Gesù infatti sapeva fin da principio chi erano quelli che non credevano e chi era colui che lo avrebbe tradito. E diceva: «Per questo vi ho detto che nessuno può venire a me, se non gli è concesso dal Padre».
Da quel momento molti dei suoi discepoli tornarono indietro e non andavano più con lui. Disse allora Gesù ai Dodici: «Volete andarvene anche voi?». Gli rispose Simon Pietro: «Signore, da chi andremo?
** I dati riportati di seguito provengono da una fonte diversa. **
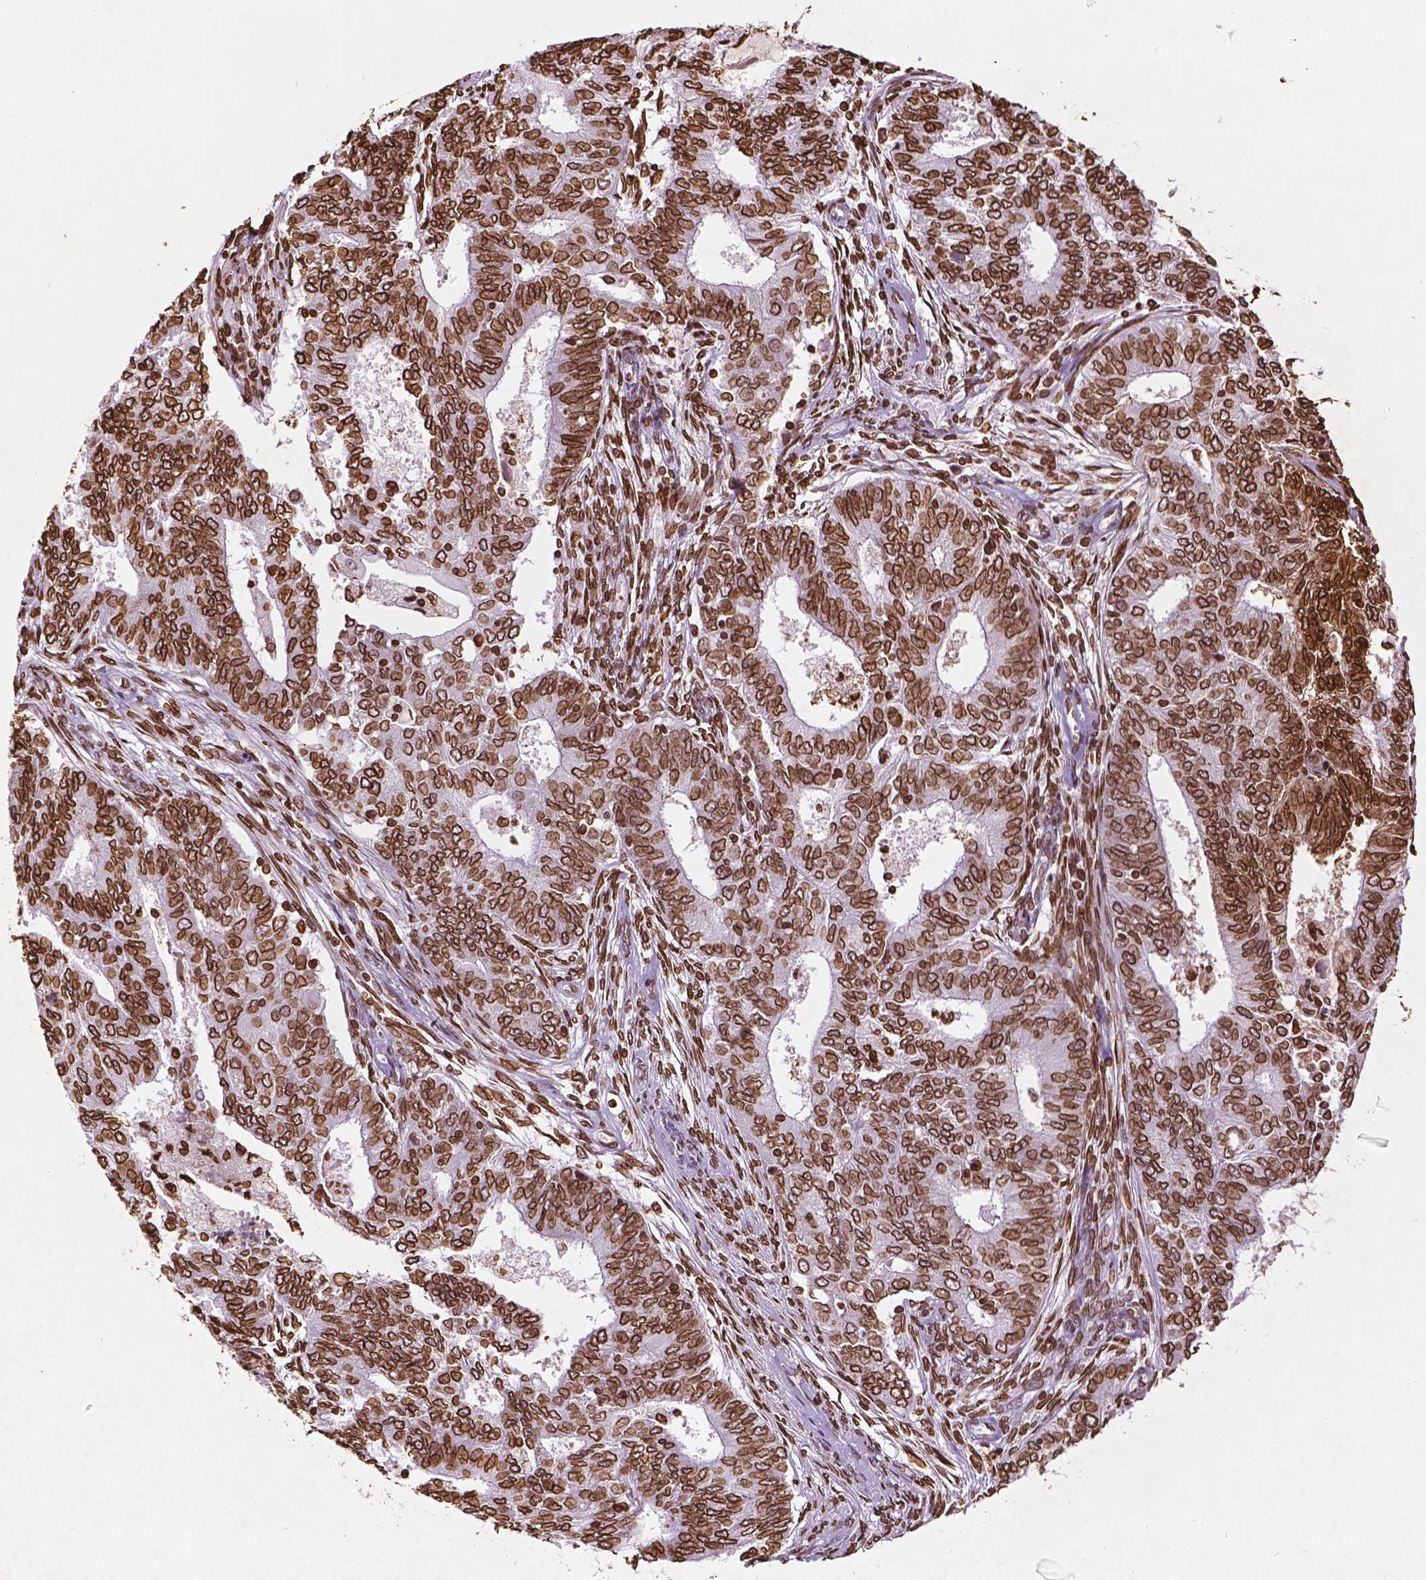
{"staining": {"intensity": "strong", "quantity": ">75%", "location": "cytoplasmic/membranous,nuclear"}, "tissue": "endometrial cancer", "cell_type": "Tumor cells", "image_type": "cancer", "snomed": [{"axis": "morphology", "description": "Adenocarcinoma, NOS"}, {"axis": "topography", "description": "Endometrium"}], "caption": "About >75% of tumor cells in adenocarcinoma (endometrial) exhibit strong cytoplasmic/membranous and nuclear protein expression as visualized by brown immunohistochemical staining.", "gene": "LMNB1", "patient": {"sex": "female", "age": 62}}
Tu hai parole di vita eterna e noi abbiamo creduto e conosciuto che tu sei il Santo di Dio».
Parola del Signore

«Tu hai parole di vita eterna»
Rev. D. Jordi PASCUAL i Bancells
(Salt, Girona, Spagna)
Oggi, abbiamo appena finito di leggere nel Vangelo il discorso di Gesù sul Pane di Vita, che è Egli stesso che si darà a noi come alimento per le nostre anime e la nostra vita cristiana. E, come di solito succede, abbiamo visto due reazioni ben diverse, se non contrapposte, dal suo uditorio.
Per alcuni, il suo linguaggio è troppo duro, incomprensibile per le loro menti chiuse alla Parola salvifica del Signore, e San Giovanni dice -con una certa tristezza- che «Da allora molti dei suoi discepoli si tirarono indietro e non andavano più con lui» (Gv 6,66). E lo stesso l’evangelista ci dà un indizio per capire l’atteggiamento di queste persone: non credevano, non erano disposte ad accettare gli insegnamenti di Gesù, spesso incomprensibili per loro.
D’altra parte, vediamo la reazione degli Apostoli, rappresentati da san Pietro: «Signore, da chi andremo? Tu hai parole di vita eterna, noi abbiamo creduto» (Gv 6,68-69). Non è che i dodici sono più perspicaci degli altri, nemmeno più buoni, forse nemmeno più esperti della Bibbia; quello che si sono: più semplici, più confidenti, più aperti allo Spirito, più docili. Li sorprendiamo ogni tanto nelle pagine dei Vangeli sbagliando, non comprendendo Gesù, discutendo su chi di loro è il più importante, anche correggendo il Maestro quando annuncia la sua passione, ma sempre li troviamo al suo fianco, fedeli. Il loro segreto: lo amavano veramente.
S. Agostino lo esprime così: «Non lasciano impronta nell’anima le buone abitudini, ma l’amore buono (…). Questo è vero amore, ubbidire e credere a chi si ama» Alla vista di questo Vangelo, possiamo domandarci: dove ho posto il mio amore? che fede e che obbedienza ho nel Signore e in quello che la Chiesa insegna? Con che docilità, semplicità e fiducia vivo con le cose di Dio?


Un ‘parlare chiaro esige sempre sincero amore alla verità, spirito di umiltà e carità.